**KUTIPAN TEKS**:
+++
Tangis Ibu Santri Korban Pembakaran di Lombok Pecah saat Mengadu ke Komisi III DPR
Tim hukum menjelaskan, aksi keji tersebut dilakukan di sebuah ruangan kosong. Pelaku diduga menyiramkan bensin dan menyulut api hingga membakar sekujur tubuh korban.
"Baru tiga hari setelah kejadian pembakaran, si anak bisa berbicara. Dia menyampaikan bahwa dibakar di dalam ruangan kosong. Api berisi bensin menyebar hingga korban mengalami luka bakar sangat drastis, mencapai 80 persen," ujarnya.
Luka bakar tersebut meliputi area wajah hingga ujung kaki. Hanya bagian perut dan sedikit bagian paha yang dilaporkan tidak terkena kobaran api. Sahri Sobirin akhirnya mengembuskan napas terakhir setelah sempat berjuang melewati masa kritisnya.
+++
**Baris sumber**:
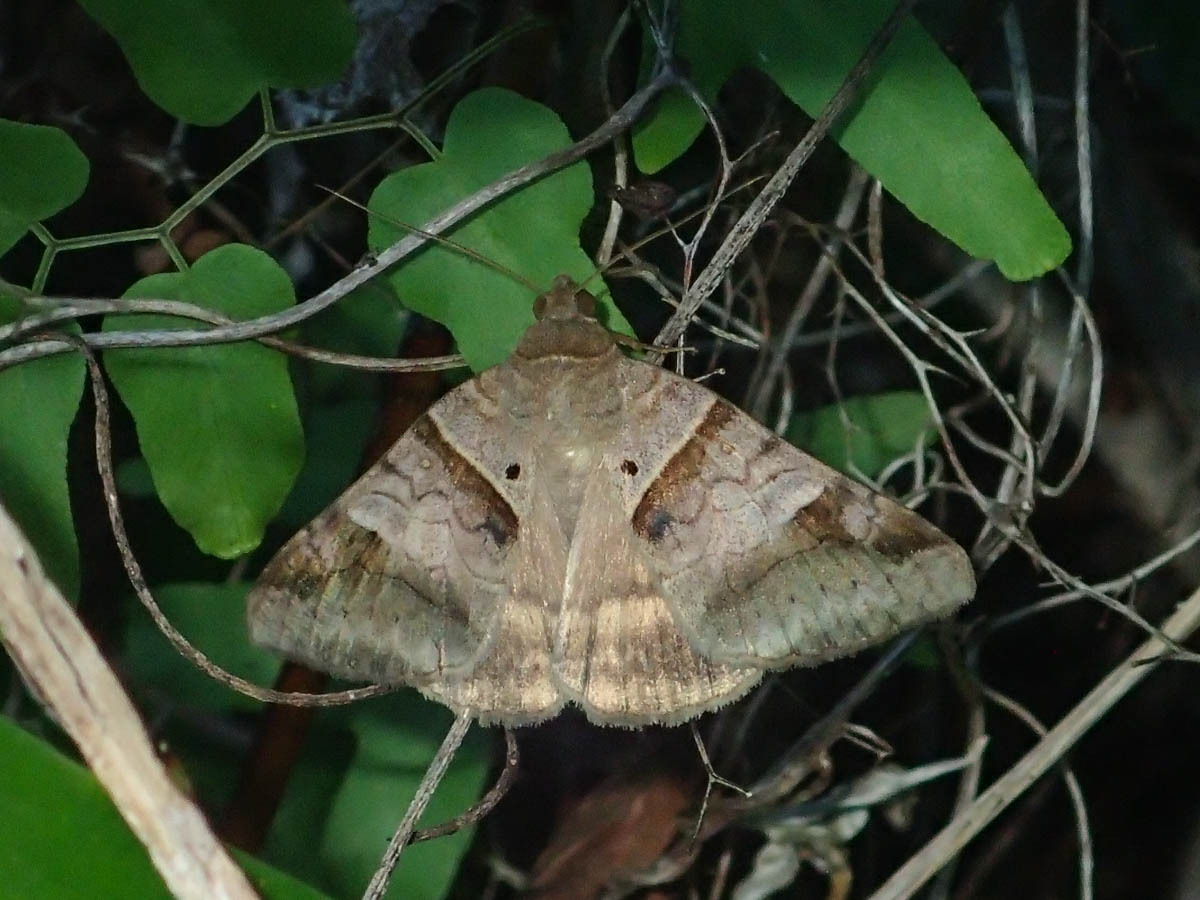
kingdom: Animalia
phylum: Arthropoda
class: Insecta
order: Lepidoptera
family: Erebidae
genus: Mocis
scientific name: Mocis undata
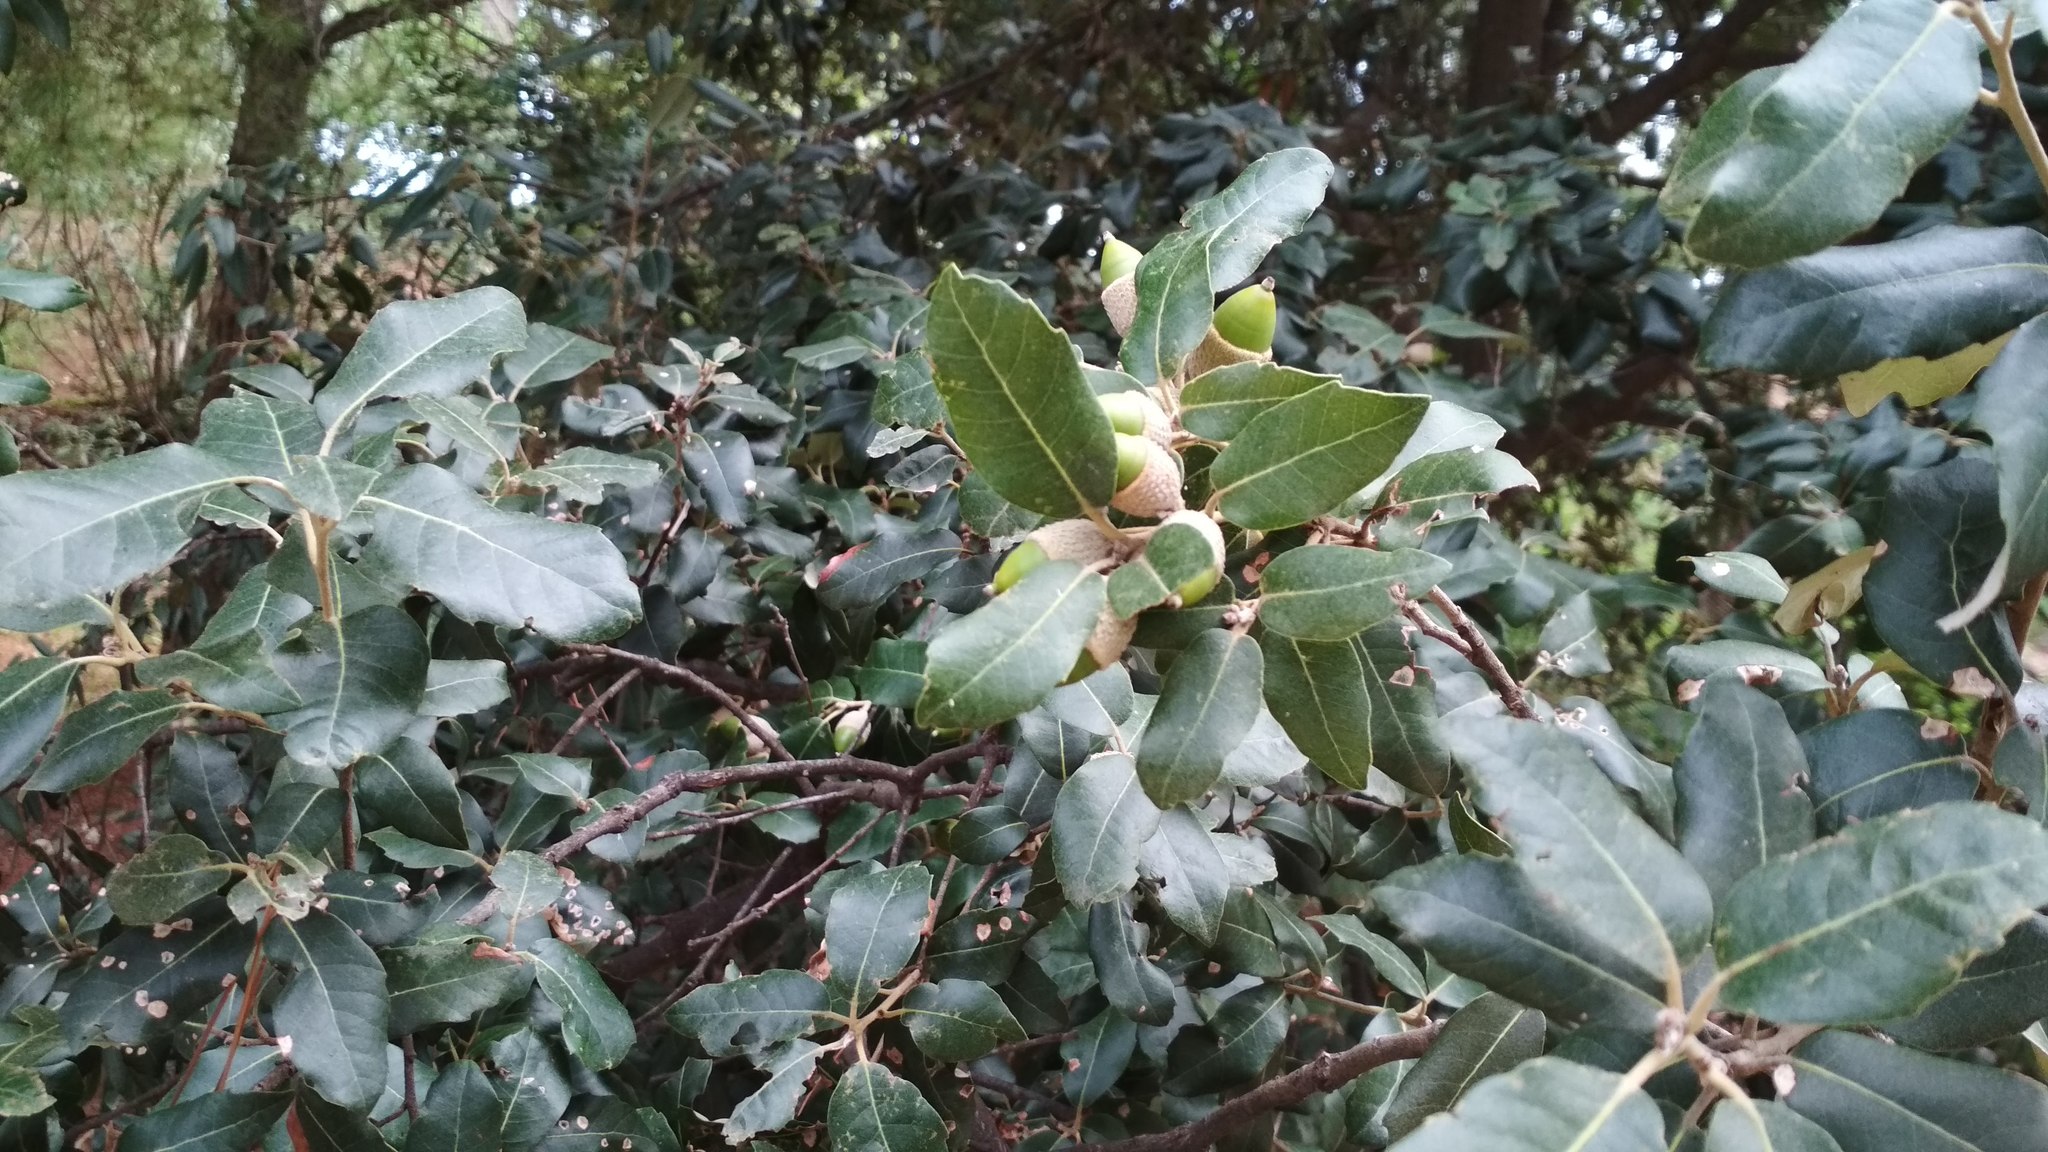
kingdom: Plantae
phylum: Tracheophyta
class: Magnoliopsida
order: Fagales
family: Fagaceae
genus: Quercus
+++
**BUTIR TUGAS A**: Ulangi kata demi kata bagian teks berita yang dimulai dari kata-kata yang memuat "Tangis Ibu Santri" dan berhenti setelah "melewati masa kritisnya.".
**BUTIR TUGAS B**:
Jawablah pertanyaan ini berdasarkan teks berita.
(i) Di ruangan seperti apa aksi pembakaran itu dilakukan?
(ii) Berapa persen luka bakar yang dialami korban?
(iii) Bagian tubuh mana yang dilaporkan tidak terkena kobaran api?
Baris-baris tersebut merupakan bahan tersendiri yang terpisah dari teks berita.

**PENYELESAIAN A**:
Tangis Ibu Santri Korban Pembakaran di Lombok Pecah saat Mengadu ke Komisi III DPR
Tim hukum menjelaskan, aksi keji tersebut dilakukan di sebuah ruangan kosong. Pelaku diduga menyiramkan bensin dan menyulut api hingga membakar sekujur tubuh korban.
"Baru tiga hari setelah kejadian pembakaran, si anak bisa berbicara. Dia menyampaikan bahwa dibakar di dalam ruangan kosong. Api berisi bensin menyebar hingga korban mengalami luka bakar sangat drastis, mencapai 80 persen," ujarnya.
Luka bakar tersebut meliputi area wajah hingga ujung kaki. Hanya bagian perut dan sedikit bagian paha yang dilaporkan tidak terkena kobaran api. Sahri Sobirin akhirnya mengembuskan napas terakhir setelah sempat berjuang melewati masa kritisnya.

**PENYELESAIAN B**:
(i) Di sebuah ruangan kosong.
(ii) Mencapai 80 persen.
(iii) Bagian perut dan sedikit bagian paha.